French Impressionism was also front and center in an impasto oil on canvas by Yolande Ardissone (b 1927) depicting a garden. With overall size of 40¾ by 51½ inches, the painting earned its low estimate of $6,400.
Additional paintings in the sale that were notable included a gouache by Marie Laurencin (French, 1883-1956), an ethereal portrait of a woman in pearls at $5,760, nearly triple its high estimate; an oil on canvas by Junius Ralston Sloan (American, 1827-1900), a luminous Hudson River painting titled “The Hudson and Kickout Mt From Hyde Park, 1871,” also exceeding its estimate $1/2,000 estimate, going out at $5,120; and an oil on Masonite by Ray Strong (American, 1905-2006) of a fertile California landscape realizing $4,800.
As well as the art there was early furniture from the English craftsman Thomas Sedden, Chinese porcelain from Qing and Republic periods, an early Greek krater and two ivory elephant tusks with export paperwork from Malawi government in East Africa. Such paperwork is important to have these days as trade in ivory, especially elephant ivory, is severely restricted. These tusks were recovered from poachers.
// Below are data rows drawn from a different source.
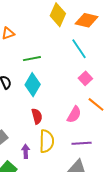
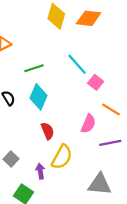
cyan line: (79, 49) -> (77, 64), moved
yellow semicircle: (47, 141) -> (62, 157), turned 35
purple line: (82, 143) -> (110, 143), moved

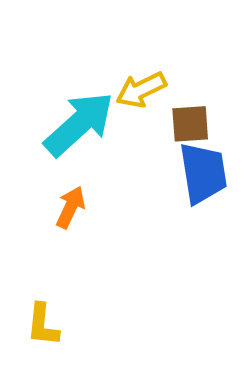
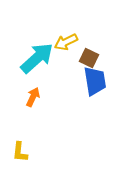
brown square: (190, 124) -> (89, 58), turned 30

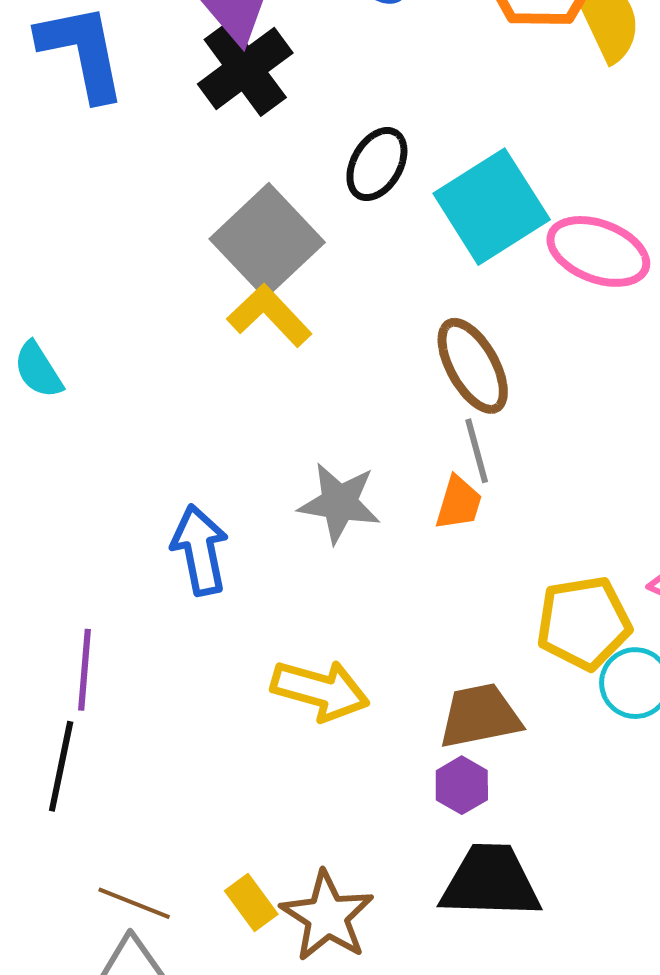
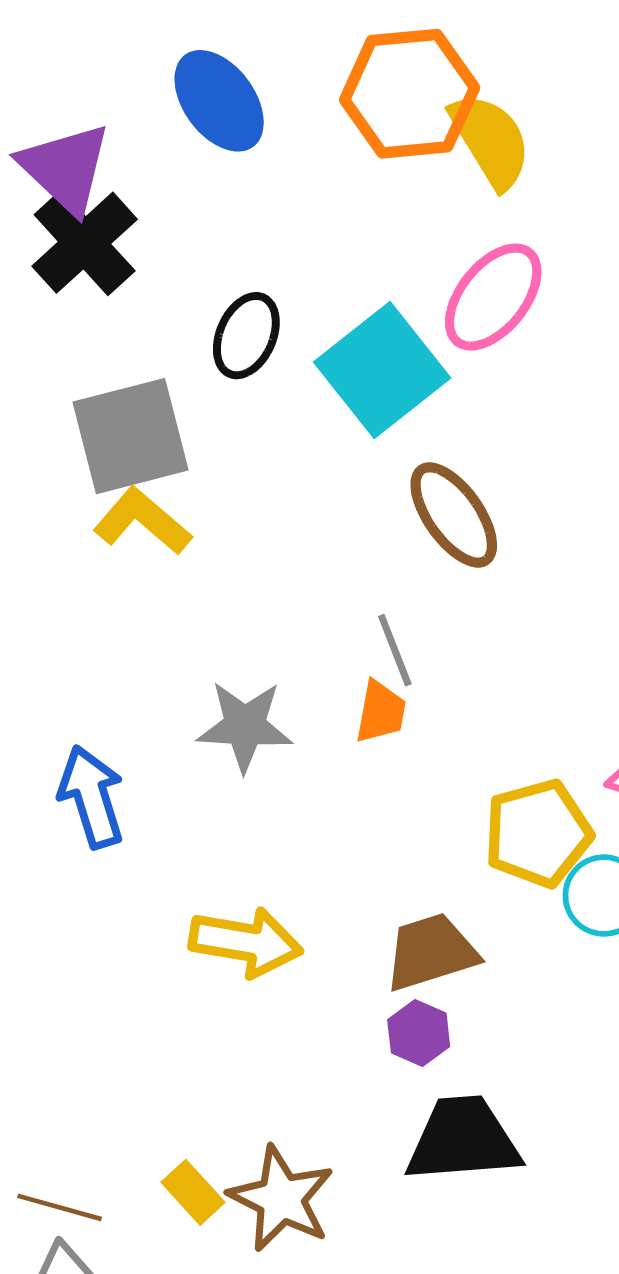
gray square: (267, 241) -> (131, 436), turned 35
pink ellipse: (598, 251) -> (493, 297), moved, turned -66
brown ellipse: (473, 366) -> (454, 515), moved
Measuring 37 by 5 by 4 inches, they sold for nearly triple their high estimate for $14,720.
Asian material was led by a rare Wang Yeting porcelain plaque going out at $12,800. The famille rose, underglazed porcelain painting bore an inscription at the top left corner reading, “Sailing Along on a Distant River,” followed by the artist’s signature, “Painted by Wang Ping Yeting of Mt Zhushan.” Under the signature was the artist’s name seal “Elder Ping” in carving script. With an open foreground, the landscape progresses towards the mountainous background; a forest of trees on the left side of the riverbank in the foreground corresponds to the trees and village at the foot of distant mountains.
The ancient Greek column krater deaccessioned from the Fine Arts Museum of San Francisco was a black figure terracotta wine vessel. It had a museum inventory number on the base and dimensions were 14½ by 15 by 11½ inches. It sold for $6,080.
Also from ancient Greece were an amphora selling for $5,760 and an aryballos in the form of a leg, which was used as a flask to contain perfume. It surpassed its $200/400 estimate to realize $4,480.
Rounding out the sale’s notable results were a final price of $5,120, more than double the high estimate, for a pair of Minton pâte-sur-pâte vases and the $4,160 paid for a History of the Decline and Fall of the Roman Empire by Gibbon.